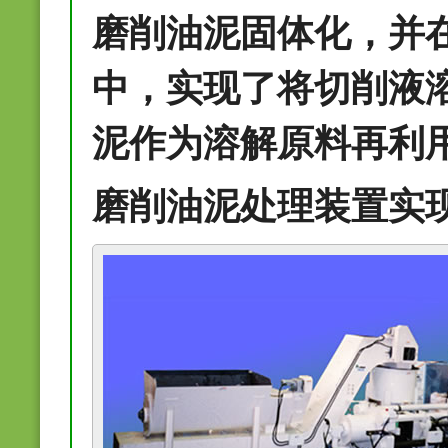
磨削油泥固体化，并
中，实现了将切削液
泥作为溶解原料再利
磨削油泥处理装置实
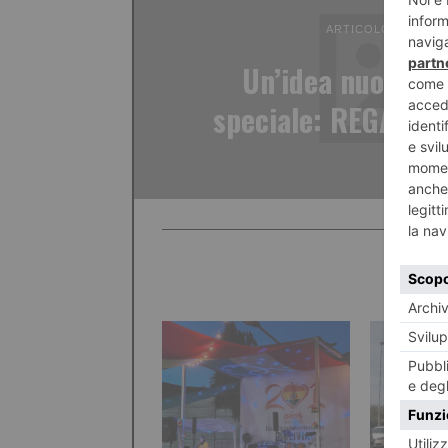
ARTICOLO PRECED
Un’idea nuova pe
speciale: REGALAT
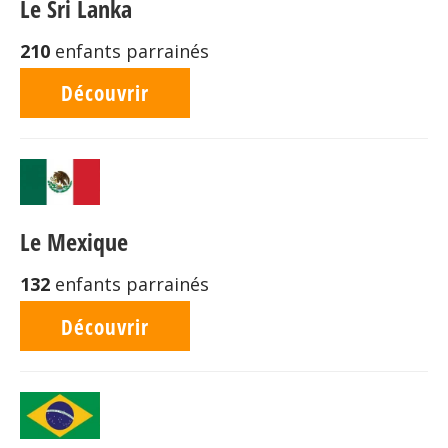
Le Sri Lanka
210
enfants parrainés
Découvrir
Le Mexique
132
enfants parrainés
Découvrir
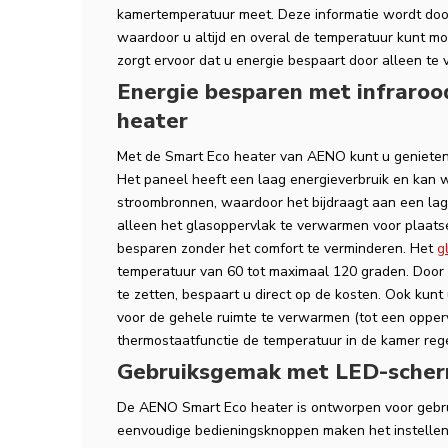
kamertemperatuur meet. Deze informatie wordt do
waardoor u altijd en overal de temperatuur kunt m
zorgt ervoor dat u energie bespaart door alleen t
Energie besparen met infraro
heater
Met de Smart Eco heater van AENO kunt u genieten
Het paneel heeft een laag energieverbruik en kan
stroombronnen, waardoor het bijdraagt aan een lag
alleen het glasoppervlak te verwarmen voor plaats
besparen zonder het comfort te verminderen. Het
g
temperatuur van 60 tot maximaal 120 graden. Door d
te zetten, bespaart u direct op de kosten. Ook ku
voor de gehele ruimte te verwarmen (tot een opper
thermostaatfunctie de temperatuur in de kamer rege
Gebruiksgemak met LED-scherm
De AENO Smart Eco heater is ontworpen voor gebr
eenvoudige bedieningsknoppen maken het instelle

# # # # #

▶ _Your instructions_: Return all the data exactly, and keep the pictures out.

▶ _Task solution_:
磨削油泥固体化，并
中，实现了将切削液
泥作为溶解原料再利
磨削油泥处理装置实
ARTICOLO PRECED
Un’idea nuova pe
speciale: REGALAT
Le Sri Lanka
210
enfants parrainés
Découvrir
Le Mexique
132
enfants parrainés
Découvrir
kamertemperatuur meet. Deze informatie wordt do
waardoor u altijd en overal de temperatuur kunt m
zorgt ervoor dat u energie bespaart door alleen t
Energie besparen met infraro
heater
Met de Smart Eco heater van AENO kunt u genieten
Het paneel heeft een laag energieverbruik en kan
stroombronnen, waardoor het bijdraagt aan een lag
alleen het glasoppervlak te verwarmen voor plaats
besparen zonder het comfort te verminderen. Het
g
temperatuur van 60 tot maximaal 120 graden. Door d
te zetten, bespaart u direct op de kosten. Ook ku
voor de gehele ruimte te verwarmen (tot een opper
thermostaatfunctie de temperatuur in de kamer rege
Gebruiksgemak met LED-scherm
De AENO Smart Eco heater is ontworpen voor gebr
eenvoudige bedieningsknoppen maken het instelle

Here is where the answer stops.